- [Aufgaben]:
**1.** Wie viel Geld hat Elon Musk laut dem Lesetext über Trumps superreiche Unterstützer in Donald Trumps Kampagne gesteckt?
**2.** Gib aus dem Lesetext über Trumps superreiche Unterstützer den Abschnitt wortgetreu wieder, der mit „Der amerikanische Geldadel“ anfängt und bis „Armin Käfer (kä)“ reicht.

- [Lesetext]:
#####

Superreiche Unterstützer von Donald Trump Elon Musk und die Macht der Milliardäre

, aktualisiert am 09.05.2025 - 16:35 Uhr
Elon Musk sponserte Donald Trumps Kampagne mit 288 Millionen Dollar. Foto: KI/Midjourney/Montage: Sebastian Ruckaberle

Der amerikanische Geldadel finanzierte Donald Trumps Wahlkampf. Einflüsterer ohne demokratische Legitimation sichern sich einen gewaltigen Einfluss auf seine Politik. Kumpanei macht sich breit – die Herrschaft der „Broligarchen“.

Titelteam Stuttgarter Zeitung: Armin Käfer (kä)

#####

- [Datenabschnitt]:
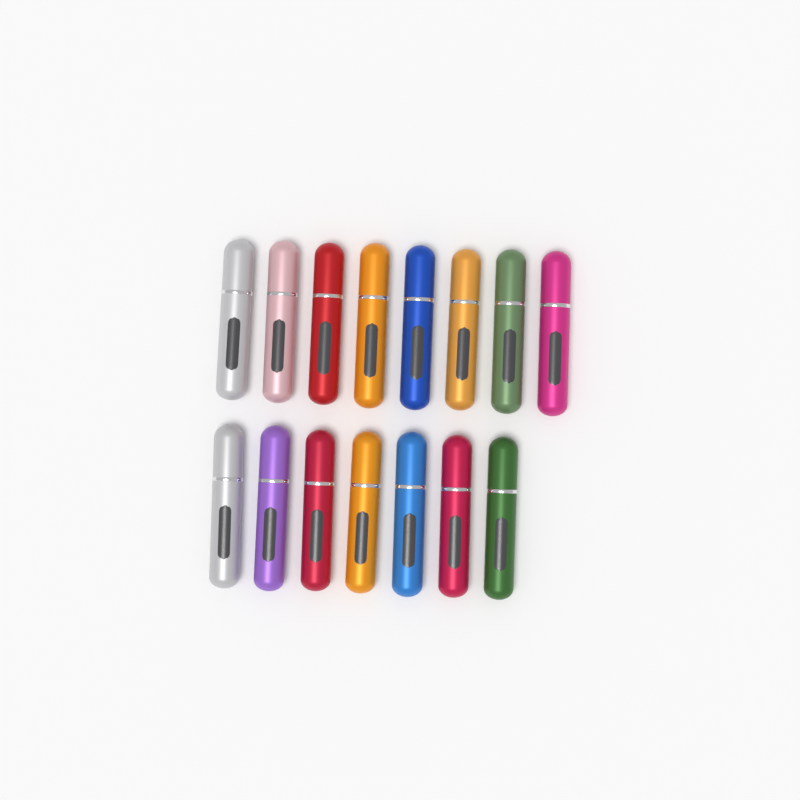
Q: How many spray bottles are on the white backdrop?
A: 15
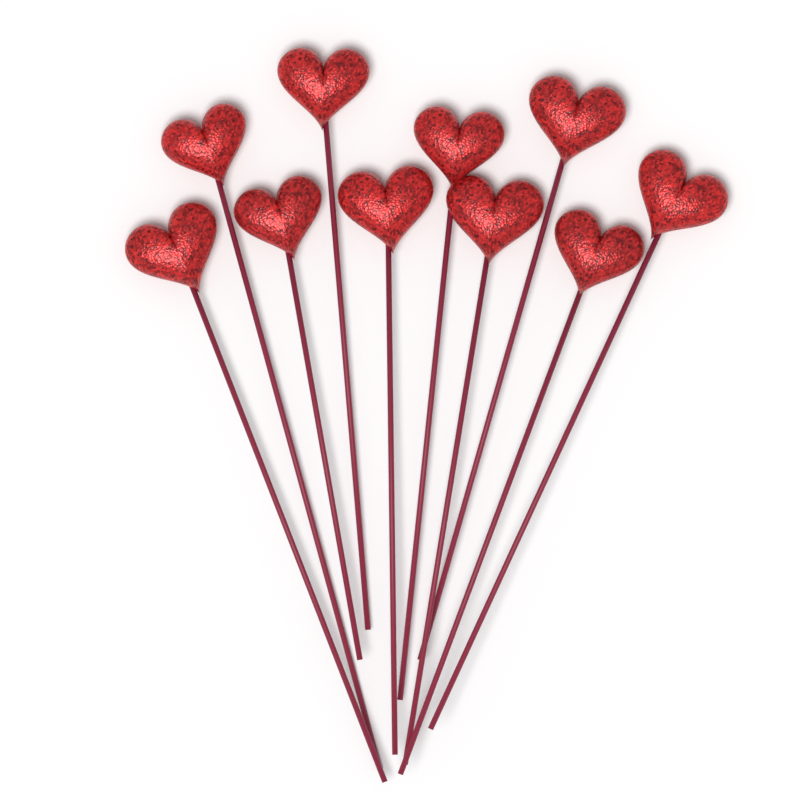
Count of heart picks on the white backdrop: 10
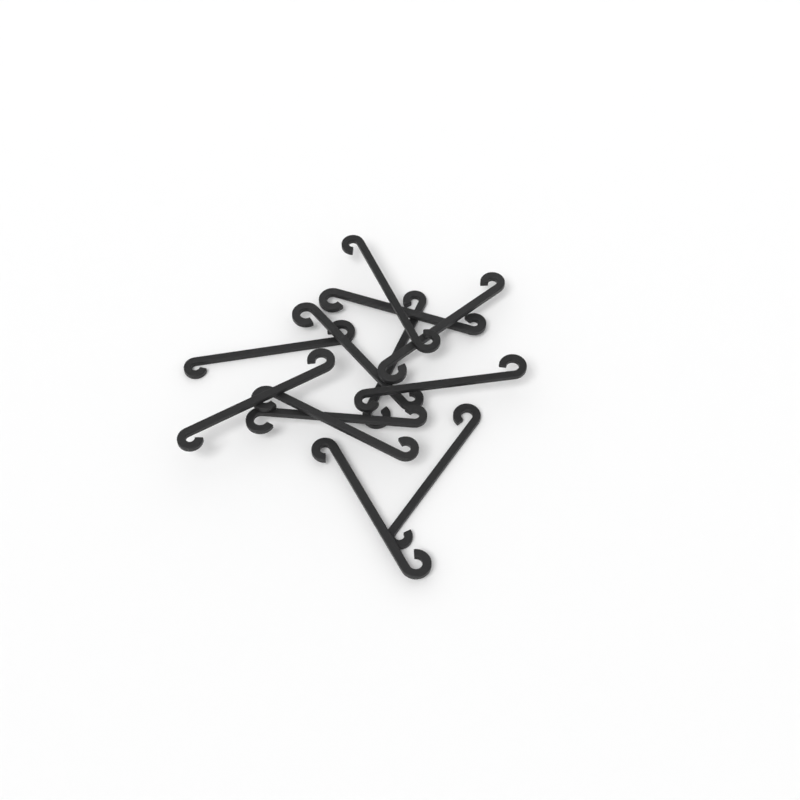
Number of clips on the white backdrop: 12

#####

- [Antworten]:
**1.** 288 Millionen Dollar.

**2.**
Der amerikanische Geldadel finanzierte Donald Trumps Wahlkampf. Einflüsterer ohne demokratische Legitimation sichern sich einen gewaltigen Einfluss auf seine Politik. Kumpanei macht sich breit – die Herrschaft der „Broligarchen“.

Titelteam Stuttgarter Zeitung: Armin Käfer (kä)